Well we talked.  More accurately my wife talked about her upset and my insensitivity to her needs.  When I mentioned that I rarely made any decisions without consulting her.  It did not count.  What mattered was that I had said that I was not going to renew the paytv subscription.  When I said that I had been floating a kite to see her reaction.  I was told that I should not play games.  So I gave up and just listened to her frustration.  Whilst I was listening to her criticism of me I got that when you want something from someone criticism is not the path to takeA better, much better, path is to share your pain in a way that leaves the listener touched and inspired to take action. I got that whilst I know the route to take, I rarely take it when I am focussed on myself and my concerns.

Then we got on the the major upset: my being a jerk – once – at my mothers house when my wife wanted my help in presenting her gifts to my mother.  I listened to the upset and I explained that once I had realised I had been a jerk I had apologised.  First I had apologised on the phone as we were in different locations. And when I came home, I apologised and given her a hug.   In my wife’s world that just did not count.  I had not done enough for her to get that I had gotten her pain. And importantly I had not humbled myself enough – to show that I was truly sorry. I did not react well to this initially – I mentioned all the actions I had taken since being a jerk to make up for being a jerk.  In my wife’s book that simply did not count.
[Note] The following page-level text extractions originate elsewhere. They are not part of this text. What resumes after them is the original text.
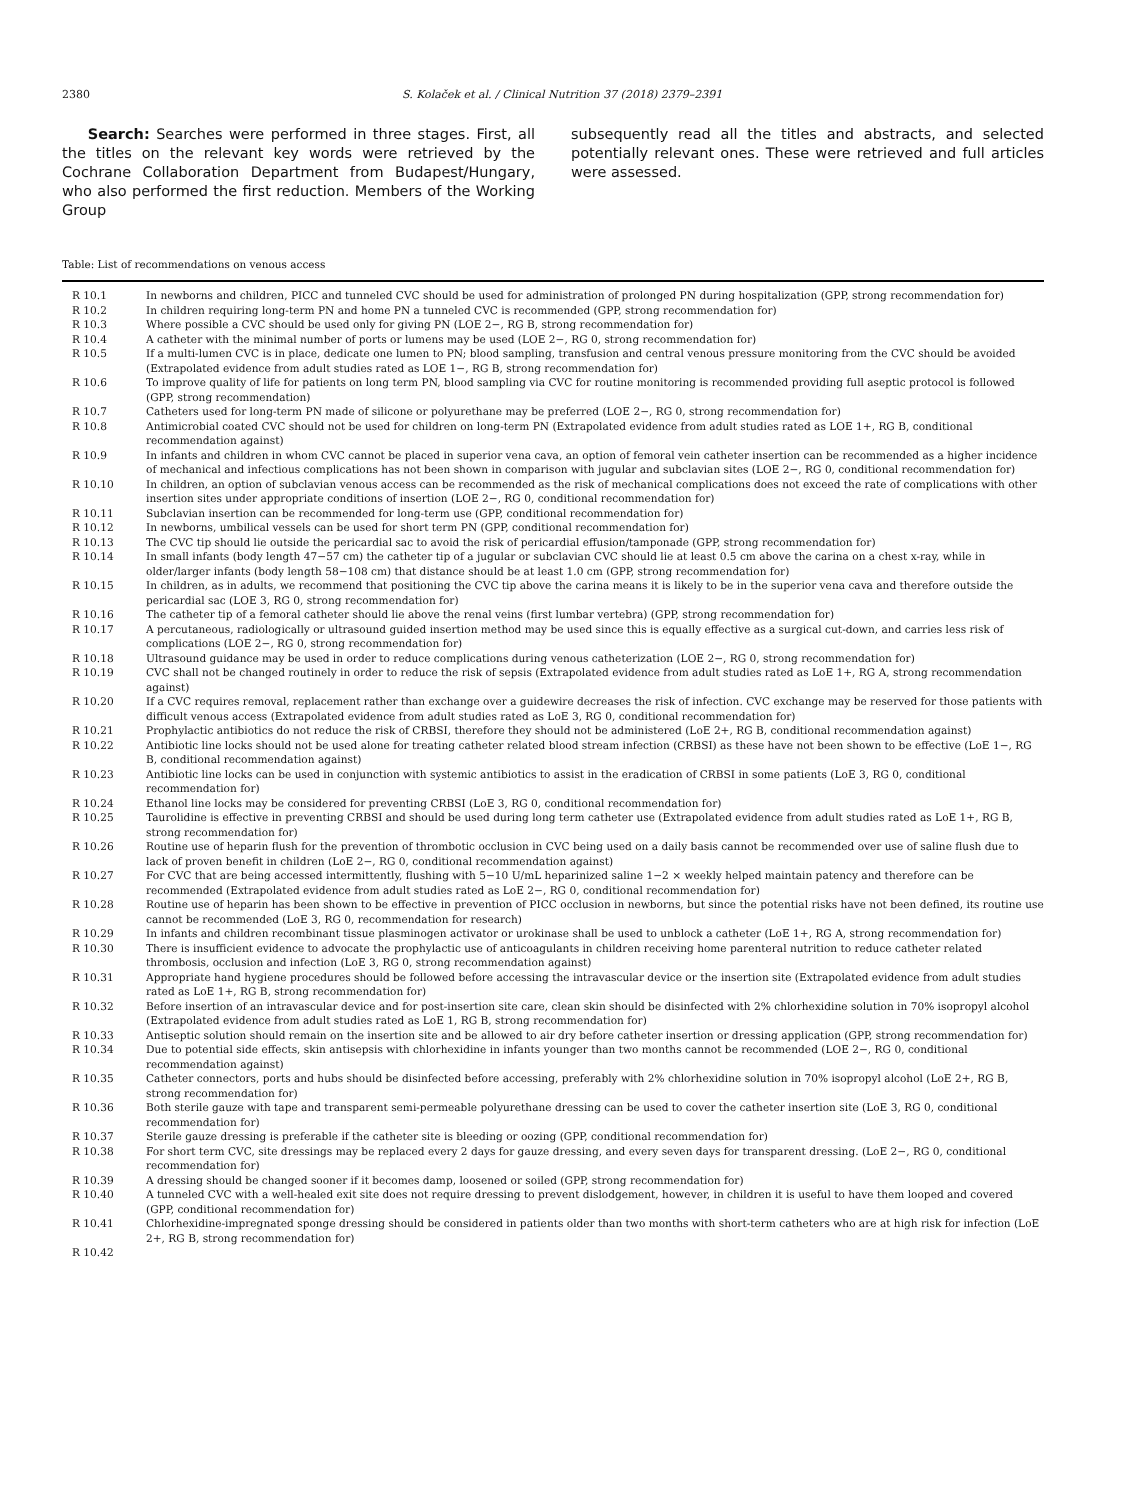2380 S. Kolaček et al. / Clinical Nutrition 37 (2018) 2379–2391
Search: Searches were performed in three stages. First, all the titles on the relevant key words were retrieved by the Cochrane Collaboration Department from Budapest/Hungary, who also performed the first reduction. Members of the Working Group
subsequently read all the titles and abstracts, and selected potentially relevant ones. These were retrieved and full articles were assessed.
Table: List of recommendations on venous access
| R 10.1 | In newborns and children, PICC and tunneled CVC should be used for administration of prolonged PN during hospitalization (GPP, strong recommendation for) |
| R 10.2 | In children requiring long-term PN and home PN a tunneled CVC is recommended (GPP, strong recommendation for) |
| R 10.3 | Where possible a CVC should be used only for giving PN (LOE 2−, RG B, strong recommendation for) |
| R 10.4 | A catheter with the minimal number of ports or lumens may be used (LOE 2−, RG 0, strong recommendation for) |
| R 10.5 | If a multi-lumen CVC is in place, dedicate one lumen to PN; blood sampling, transfusion and central venous pressure monitoring from the CVC should be avoided (Extrapolated evidence from adult studies rated as LOE 1−, RG B, strong recommendation for) |
| R 10.6 | To improve quality of life for patients on long term PN, blood sampling via CVC for routine monitoring is recommended providing full aseptic protocol is followed (GPP, strong recommendation) |
| R 10.7 | Catheters used for long-term PN made of silicone or polyurethane may be preferred (LOE 2−, RG 0, strong recommendation for) |
| R 10.8 | Antimicrobial coated CVC should not be used for children on long-term PN (Extrapolated evidence from adult studies rated as LOE 1+, RG B, conditional recommendation against) |
| R 10.9 | In infants and children in whom CVC cannot be placed in superior vena cava, an option of femoral vein catheter insertion can be recommended as a higher incidence of mechanical and infectious complications has not been shown in comparison with jugular and subclavian sites (LOE 2−, RG 0, conditional recommendation for) |
| R 10.10 | In children, an option of subclavian venous access can be recommended as the risk of mechanical complications does not exceed the rate of complications with other insertion sites under appropriate conditions of insertion (LOE 2−, RG 0, conditional recommendation for) |
| R 10.11 | Subclavian insertion can be recommended for long-term use (GPP, conditional recommendation for) |
| R 10.12 | In newborns, umbilical vessels can be used for short term PN (GPP, conditional recommendation for) |
| R 10.13 | The CVC tip should lie outside the pericardial sac to avoid the risk of pericardial effusion/tamponade (GPP, strong recommendation for) |
| R 10.14 | In small infants (body length 47−57 cm) the catheter tip of a jugular or subclavian CVC should lie at least 0.5 cm above the carina on a chest x-ray, while in older/larger infants (body length 58−108 cm) that distance should be at least 1.0 cm (GPP, strong recommendation for) |
| R 10.15 | In children, as in adults, we recommend that positioning the CVC tip above the carina means it is likely to be in the superior vena cava and therefore outside the pericardial sac (LOE 3, RG 0, strong recommendation for) |
| R 10.16 | The catheter tip of a femoral catheter should lie above the renal veins (first lumbar vertebra) (GPP, strong recommendation for) |
| R 10.17 | A percutaneous, radiologically or ultrasound guided insertion method may be used since this is equally effective as a surgical cut-down, and carries less risk of complications (LOE 2−, RG 0, strong recommendation for) |
| R 10.18 | Ultrasound guidance may be used in order to reduce complications during venous catheterization (LOE 2−, RG 0, strong recommendation for) |
| R 10.19 | CVC shall not be changed routinely in order to reduce the risk of sepsis (Extrapolated evidence from adult studies rated as LoE 1+, RG A, strong recommendation against) |
| R 10.20 | If a CVC requires removal, replacement rather than exchange over a guidewire decreases the risk of infection. CVC exchange may be reserved for those patients with difficult venous access (Extrapolated evidence from adult studies rated as LoE 3, RG 0, conditional recommendation for) |
| R 10.21 | Prophylactic antibiotics do not reduce the risk of CRBSI, therefore they should not be administered (LoE 2+, RG B, conditional recommendation against) |
| R 10.22 | Antibiotic line locks should not be used alone for treating catheter related blood stream infection (CRBSI) as these have not been shown to be effective (LoE 1−, RG B, conditional recommendation against) |
| R 10.23 | Antibiotic line locks can be used in conjunction with systemic antibiotics to assist in the eradication of CRBSI in some patients (LoE 3, RG 0, conditional recommendation for) |
| R 10.24 | Ethanol line locks may be considered for preventing CRBSI (LoE 3, RG 0, conditional recommendation for) |
| R 10.25 | Taurolidine is effective in preventing CRBSI and should be used during long term catheter use (Extrapolated evidence from adult studies rated as LoE 1+, RG B, strong recommendation for) |
| R 10.26 | Routine use of heparin flush for the prevention of thrombotic occlusion in CVC being used on a daily basis cannot be recommended over use of saline flush due to lack of proven benefit in children (LoE 2−, RG 0, conditional recommendation against) |
| R 10.27 | For CVC that are being accessed intermittently, flushing with 5−10 U/mL heparinized saline 1−2 × weekly helped maintain patency and therefore can be recommended (Extrapolated evidence from adult studies rated as LoE 2−, RG 0, conditional recommendation for) |
| R 10.28 | Routine use of heparin has been shown to be effective in prevention of PICC occlusion in newborns, but since the potential risks have not been defined, its routine use cannot be recommended (LoE 3, RG 0, recommendation for research) |
| R 10.29 | In infants and children recombinant tissue plasminogen activator or urokinase shall be used to unblock a catheter (LoE 1+, RG A, strong recommendation for) |
| R 10.30 | There is insufficient evidence to advocate the prophylactic use of anticoagulants in children receiving home parenteral nutrition to reduce catheter related thrombosis, occlusion and infection (LoE 3, RG 0, strong recommendation against) |
| R 10.31 | Appropriate hand hygiene procedures should be followed before accessing the intravascular device or the insertion site (Extrapolated evidence from adult studies rated as LoE 1+, RG B, strong recommendation for) |
| R 10.32 | Before insertion of an intravascular device and for post-insertion site care, clean skin should be disinfected with 2% chlorhexidine solution in 70% isopropyl alcohol (Extrapolated evidence from adult studies rated as LoE 1, RG B, strong recommendation for) |
| R 10.33 | Antiseptic solution should remain on the insertion site and be allowed to air dry before catheter insertion or dressing application (GPP, strong recommendation for) |
| R 10.34 | Due to potential side effects, skin antisepsis with chlorhexidine in infants younger than two months cannot be recommended (LOE 2−, RG 0, conditional recommendation against) |
| R 10.35 | Catheter connectors, ports and hubs should be disinfected before accessing, preferably with 2% chlorhexidine solution in 70% isopropyl alcohol (LoE 2+, RG B, strong recommendation for) |
| R 10.36 | Both sterile gauze with tape and transparent semi-permeable polyurethane dressing can be used to cover the catheter insertion site (LoE 3, RG 0, conditional recommendation for) |
| R 10.37 | Sterile gauze dressing is preferable if the catheter site is bleeding or oozing (GPP, conditional recommendation for) |
| R 10.38 | For short term CVC, site dressings may be replaced every 2 days for gauze dressing, and every seven days for transparent dressing. (LoE 2−, RG 0, conditional recommendation for) |
| R 10.39 | A dressing should be changed sooner if it becomes damp, loosened or soiled (GPP, strong recommendation for) |
| R 10.40 | A tunneled CVC with a well-healed exit site does not require dressing to prevent dislodgement, however, in children it is useful to have them looped and covered (GPP, conditional recommendation for) |
| R 10.41 | Chlorhexidine-impregnated sponge dressing should be considered in patients older than two months with short-term catheters who are at high risk for infection (LoE 2+, RG B, strong recommendation for) |
| R 10.42 | |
The more I put forward my point of view the more my wife resisted my point of view.  I got that when someone wants to talk he/she wants the listener to listen.  Yet the natural reaction of most listeners is to defend.  By defending they invite more attack.

At this point there were two forks on the road. Continue to defend and my wife would continue to resist.  Or give up my point of view and accept my wife’s point of view.  I choose the second.  As I started listening to my wife go over the matter again I started to feel down, really down.  I was feeling down as I was feeling sorry for myself: trapped, unappreciated, misunderstood…. And the more my wife talked the more down I became.  I even wondered if it was worth living – and convinced myself it was not.

Then in an instant I switched to a completely different state. A state where I felt powerful, in control, in a position to grant a request.  How did I do this?   I remembered a passage that I had read earlier that day.  The passage had drawn my attention to the fact that one can either be a master or a slave.  A master (of self) chooses his/her mood irrespective of the circumstances he/she faces.  The slave is the slave because he/she reacts to circumstances – his response, his state of mind depends on external circumstances.  If the circumstances are favourable then he is happy.  If they are not then he is unhappy, negative, feeling oppressed and so forth.

On remembering the passage I chose to be the master of myself.  I chose to be in a good mood.  I chose to grant my wife her views without any resentment.  I chose to give my wife a hug.

That choice brought the upset and the conversation to an end.  We  both walked away from the conversation content.  We walked to the bedroom and I gave her a hug until she fell asleep.  It turned out that all she wanted as me to listen to her powerfully and gracefully.  To get her perspective – as a master not as a victim.  And above all she wanted a hug – to know that I still love her.  I went to sleep amazed that I had changed my state in an instant – really in a second or two.